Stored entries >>
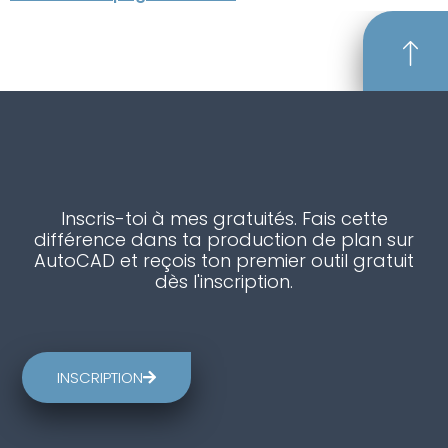
Inscris-toi à mes gratuités. Fais cette
différence dans ta production de plan sur
AutoCAD et reçois ton premier outil gratuit
dès l'inscription.
INSCRIPTION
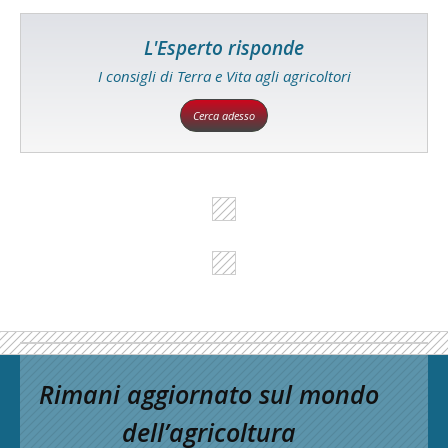
L'Esperto risponde
I consigli di Terra e Vita agli agricoltori
Cerca adesso
Rimani aggiornato sul mondo
dell’agricoltura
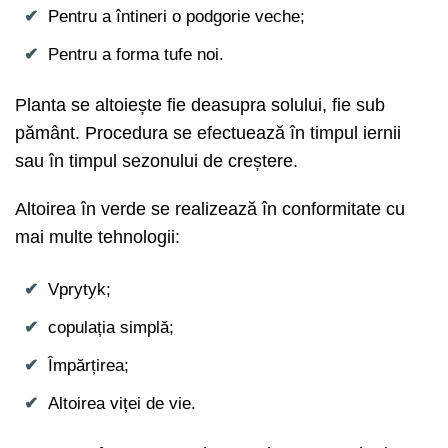
Pentru a întineri o podgorie veche;
Pentru a forma tufe noi.
Planta se altoiește fie deasupra solului, fie sub
pământ. Procedura se efectuează în timpul iernii
sau în timpul sezonului de creștere.
Altoirea în verde se realizează în conformitate cu
mai multe tehnologii:
Vprytyk;
copulația simplă;
Împărțirea;
Altoirea viței de vie.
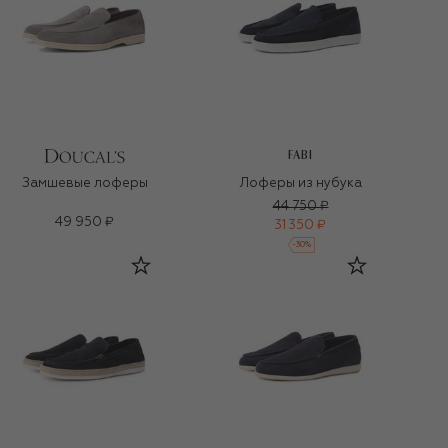
FABI
Замшевые лоферы
Лоферы из нубука
44 750 ₽
49 950 ₽
31 350 ₽
-
30
%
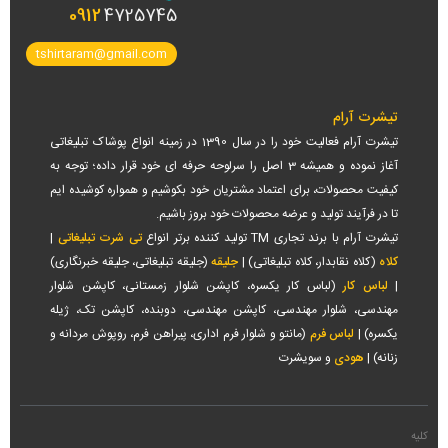
0912
4725745
tshirtaram@gmail.com
تیشرت آرام
تیشرت آرام فعالیت خود را در سال 1390 در زمینه انواع پوشاک تبلیغاتی
آغاز نموده و همیشه 3 اصل را سرلوحه حرفه ای خود قرار داده؛ توجه به
کیفیت محصولات، برای اعتماد مشتریان خود بکوشیم و همواره کوشیده ایم
تا در فرآیند تولید و عرضه محصولات خود بروز باشیم.
تیشرت آرام با برند تجاری TM تولید کننده برتر انواع
تی شرت تبلیغاتی
|
کلاه
(کلاه نقابدار، کلاه تبلیغاتی) |
جلیقه
(جلیقه تبلیغاتی، جلیقه خبرنگاری)
|
لباس کار
(لباس کار یکسره، کاپشن شلوار زمستانی، کاپشن شلوار
مهندسی، شلوار مهندسی، کاپشن مهندسی، دوبنده، کاپشن تک، ژیله
یکسره) |
لباس فرم
(مانتو و شلوار فرم اداری، پیراهن فرم، روپوش مردانه و
زنانه) |
هودی
و سویشرت
کلیه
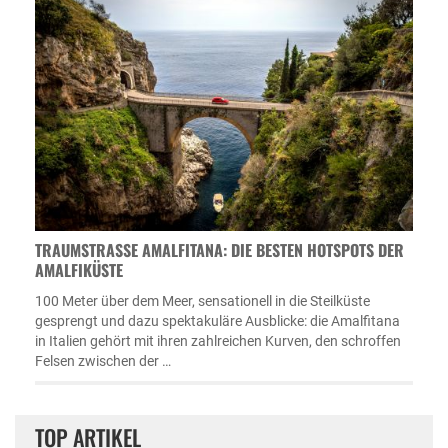
TRAUMSTRASSE AMALFITANA: DIE BESTEN HOTSPOTS DER A
MALFIKÜSTE
100 Meter über dem Meer, sensationell in die Steilküste
gesprengt und dazu spektakuläre Ausblicke: die Amalfitana
in Italien gehört mit ihren zahlreichen Kurven, den schroffen
Felsen zwischen der …
TOP ARTIKEL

PROBLEM >> Rewrite the text of every row above with each occurrence of "AutoCAD" replaced by "Revit", keeping everything else the same and leaving out the pictures.

REPLY >>
Inscris-toi à mes gratuités. Fais cette
différence dans ta production de plan sur
Revit et reçois ton premier outil gratuit
dès l'inscription.
INSCRIPTION
L'Esperto risponde
I consigli di Terra e Vita agli agricoltori
Cerca adesso
Rimani aggiornato sul mondo
dell’agricoltura
Pentru a întineri o podgorie veche;
Pentru a forma tufe noi.
Planta se altoiește fie deasupra solului, fie sub
pământ. Procedura se efectuează în timpul iernii
sau în timpul sezonului de creștere.
Altoirea în verde se realizează în conformitate cu
mai multe tehnologii:
Vprytyk;
copulația simplă;
Împărțirea;
Altoirea viței de vie.
FABI
Замшевые лоферы
Лоферы из нубука
44 750 ₽
49 950 ₽
31 350 ₽
-
30
%
0912
4725745
tshirtaram@gmail.com
تیشرت آرام
تیشرت آرام فعالیت خود را در سال 1390 در زمینه انواع پوشاک تبلیغاتی
آغاز نموده و همیشه 3 اصل را سرلوحه حرفه ای خود قرار داده؛ توجه به
کیفیت محصولات، برای اعتماد مشتریان خود بکوشیم و همواره کوشیده ایم
تا در فرآیند تولید و عرضه محصولات خود بروز باشیم.
تیشرت آرام با برند تجاری TM تولید کننده برتر انواع
تی شرت تبلیغاتی
|
کلاه
(کلاه نقابدار، کلاه تبلیغاتی) |
جلیقه
(جلیقه تبلیغاتی، جلیقه خبرنگاری)
|
لباس کار
(لباس کار یکسره، کاپشن شلوار زمستانی، کاپشن شلوار
مهندسی، شلوار مهندسی، کاپشن مهندسی، دوبنده، کاپشن تک، ژیله
یکسره) |
لباس فرم
(مانتو و شلوار فرم اداری، پیراهن فرم، روپوش مردانه و
زنانه) |
هودی
و سویشرت
کلیه
TRAUMSTRASSE AMALFITANA: DIE BESTEN HOTSPOTS DER A
MALFIKÜSTE
100 Meter über dem Meer, sensationell in die Steilküste
gesprengt und dazu spektakuläre Ausblicke: die Amalfitana
in Italien gehört mit ihren zahlreichen Kurven, den schroffen
Felsen zwischen der …
TOP ARTIKEL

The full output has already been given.